I am thinking that Riddick's (my gsd) bark didn't get deeper until he was almost one. However, he is 3 yrs now, and when he is playing around I still hear his little puppy bark, but when he feels he needs to tell me there is someone at my door out comes his big deep bark.


----------



## BlackGSD

Siren never did have a "puppy bark" she has had a very deep bark since she was 8 weeks old. It was hard to believe that THAT voice came out of that little body.


----------



## AbbyK9

My girl Abby will be six years old in a couple of months and I have never heard a "deep" adult bark coming from her. Instead, she has this yippy little play bark that sounds like a very young dog - or a very large Chihuahua. She throws her head back and YIP YIP YIP. I've had many people ask me, "Which dog is barking?" on hearing her, because they just can't believe a GSD would make that sounds ....


----------



## Susan and Dacota

I think Dacota first developed her adult voice around 8 months, but she doesn't use it all the time- mostly when she is warning me about something, or the like. Otherwise it is a puppy-ish bark, or a "I'm not gonna do this, well maybe I will' type of "voice".


----------



## mastercabman

You guys are lucky,when OLIVER barks,the whole house shakes!


----------



## Emoore

Cash is over a year and still has the puppy bark when he's playing or "talking" to me. The only time he has a big boy bark is when someone comes to the door or is on the property.


----------



## littledmc17

Brady still has the puppy bark especially when he is playing or wants something (call it the whiny beatch bark) 
When the big boy bark comes out It usually startles me


----------



## hockeytown

Tripp is 4.5 months and I notice his bark deepening already! It definitely depends on the situation though when it comes out; protecting his territory when he sees people or dogs getting too close vs. he's just playing around.


----------



## Maryn

> Originally Posted By: BlackGSDSiren never did have a "puppy bark" she has had a very deep bark since she was 8 weeks old. It was hard to believe that THAT voice came out of that little body.
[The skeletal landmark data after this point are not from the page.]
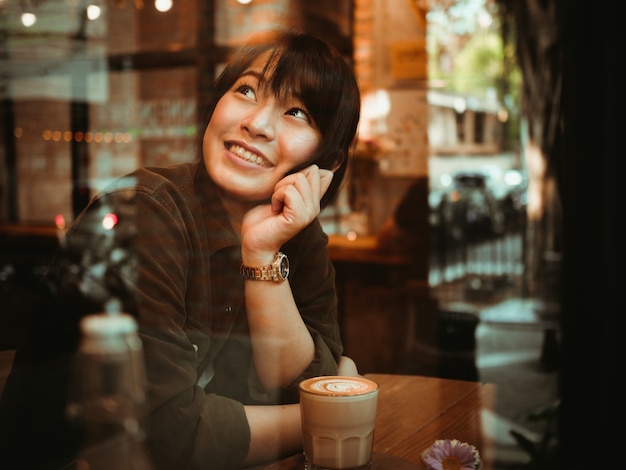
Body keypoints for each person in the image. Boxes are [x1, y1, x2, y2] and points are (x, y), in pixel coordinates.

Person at [0, 29, 361, 469]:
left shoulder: (296, 235)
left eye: (297, 112)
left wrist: (262, 256)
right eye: (246, 89)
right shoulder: (144, 212)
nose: (258, 124)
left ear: (329, 162)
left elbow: (307, 382)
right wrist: (328, 418)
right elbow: (164, 439)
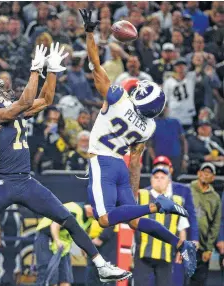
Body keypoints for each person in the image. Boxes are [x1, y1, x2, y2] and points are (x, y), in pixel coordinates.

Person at [0, 42, 130, 284]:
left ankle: (101, 265)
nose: (4, 91)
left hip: (26, 182)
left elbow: (46, 99)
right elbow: (26, 101)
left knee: (68, 219)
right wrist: (35, 69)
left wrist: (52, 72)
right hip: (3, 185)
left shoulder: (11, 110)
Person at [79, 8, 197, 278]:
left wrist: (89, 34)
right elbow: (134, 162)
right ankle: (181, 243)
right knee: (133, 221)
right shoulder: (150, 125)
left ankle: (158, 206)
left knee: (105, 219)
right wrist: (132, 195)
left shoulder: (119, 99)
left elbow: (96, 66)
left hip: (103, 161)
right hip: (120, 167)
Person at [134, 166, 189, 286]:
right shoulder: (141, 195)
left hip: (166, 255)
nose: (159, 180)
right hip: (142, 254)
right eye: (156, 177)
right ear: (151, 180)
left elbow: (182, 228)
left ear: (169, 181)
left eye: (162, 177)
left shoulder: (177, 201)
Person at [35, 202, 94, 286]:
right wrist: (57, 240)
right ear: (92, 208)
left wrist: (84, 248)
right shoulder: (74, 211)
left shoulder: (90, 219)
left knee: (65, 279)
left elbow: (84, 234)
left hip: (63, 245)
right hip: (47, 236)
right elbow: (54, 225)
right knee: (49, 276)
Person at [189, 162, 222, 286]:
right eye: (204, 171)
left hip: (202, 247)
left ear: (213, 178)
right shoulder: (187, 189)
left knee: (198, 281)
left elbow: (215, 224)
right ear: (198, 173)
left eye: (209, 173)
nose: (205, 174)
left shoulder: (215, 198)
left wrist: (209, 249)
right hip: (185, 244)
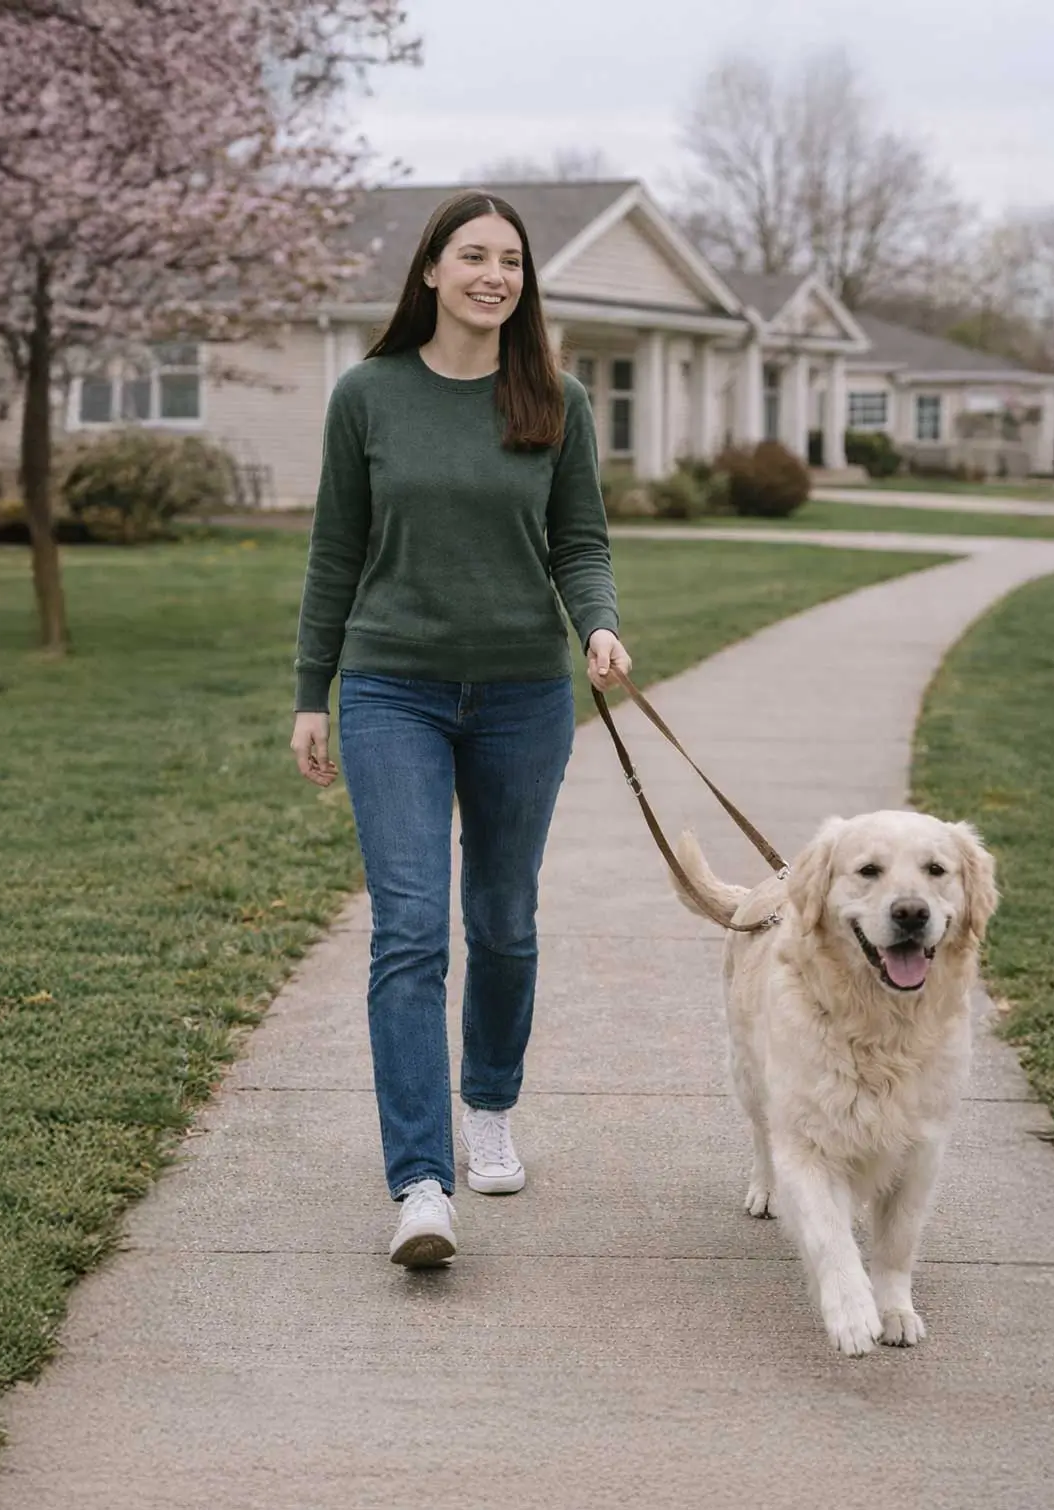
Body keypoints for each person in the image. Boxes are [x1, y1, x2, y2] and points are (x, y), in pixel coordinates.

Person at [288, 189, 632, 1269]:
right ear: (431, 269)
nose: (495, 275)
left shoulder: (554, 398)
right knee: (408, 929)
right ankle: (421, 1181)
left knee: (505, 921)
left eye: (512, 261)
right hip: (394, 690)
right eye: (474, 255)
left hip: (523, 696)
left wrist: (600, 626)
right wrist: (313, 691)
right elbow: (334, 553)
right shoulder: (368, 396)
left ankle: (489, 1104)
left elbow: (579, 540)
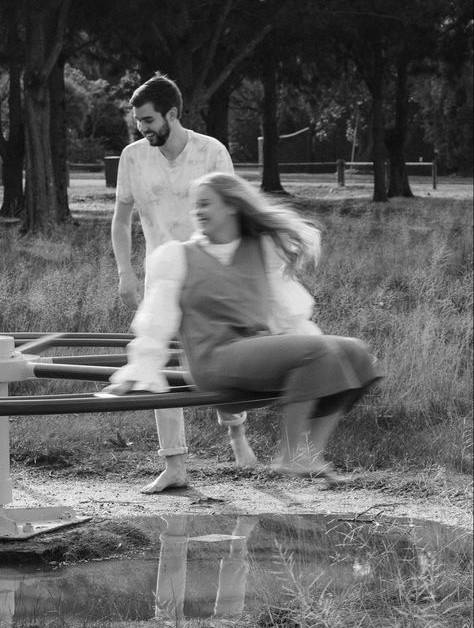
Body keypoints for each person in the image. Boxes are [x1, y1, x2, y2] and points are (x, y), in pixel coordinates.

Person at [107, 172, 381, 483]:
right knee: (322, 351)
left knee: (357, 353)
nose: (197, 211)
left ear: (232, 207)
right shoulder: (176, 256)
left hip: (255, 361)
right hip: (213, 361)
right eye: (195, 205)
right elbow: (156, 321)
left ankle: (310, 453)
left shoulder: (261, 250)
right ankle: (291, 455)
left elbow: (289, 316)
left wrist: (334, 360)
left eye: (206, 204)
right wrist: (139, 370)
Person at [111, 73, 255, 494]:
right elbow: (121, 219)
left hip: (208, 272)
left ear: (173, 114)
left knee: (219, 357)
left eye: (149, 119)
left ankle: (236, 433)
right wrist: (125, 272)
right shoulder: (133, 157)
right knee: (156, 361)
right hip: (159, 276)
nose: (143, 127)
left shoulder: (211, 152)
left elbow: (234, 215)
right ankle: (174, 465)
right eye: (138, 121)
Same for Reich! It was amazing really lol

She's always had a big girl bark...but Sieg has a puppy bark. It cracks me up...he barks at her all assertive and 'commanding'..but it isn't nearly as intimidating to hear as he'd hope.


----------



## JKlatsky

I've found there is a big difference in barks depending on situation. I only get big woofs from my guys in situations where they are not 100% comfortable or are feeling defensive. Walking at night unexpected strangers will get a deep woof. Barking around the house when playing is high pitched and yippy. 

We were concerned for awhile when my guy was smaller and training for Schutzhund that he wouldn't really bark, everything was sort of a whiny scream in the foundation work. We had to start working him in more defense to get a good solid bark.

A really deep bark in a puppy (from what I have heard and understand, disclaimer: not an expert!) tends to be a defensive bark and is used to warn things away.


----------



## GSDluver4lyfe

Same with Mace. He's always had a deep "defensive" bark. One time he was outside and he started barking and my mom freaked out saying "OMG there's another dog in the backyard, its gonna get Mace", lol sure enough it was him. The way my mom reacted you would have thought there was a 500lb bear outside. ROFL


----------



## GSDOwner2008

Same here. When Apollo and Zeus are playing, they yip at each other, but If Apollo hears a doorbell, I get a deep bark from him. However, I make him sit and greet that person if they come in. If I'm by myself, and I don't feel like answering the door to unexpected guests, such as solicitors, then I let Apollo bark until they leave.


----------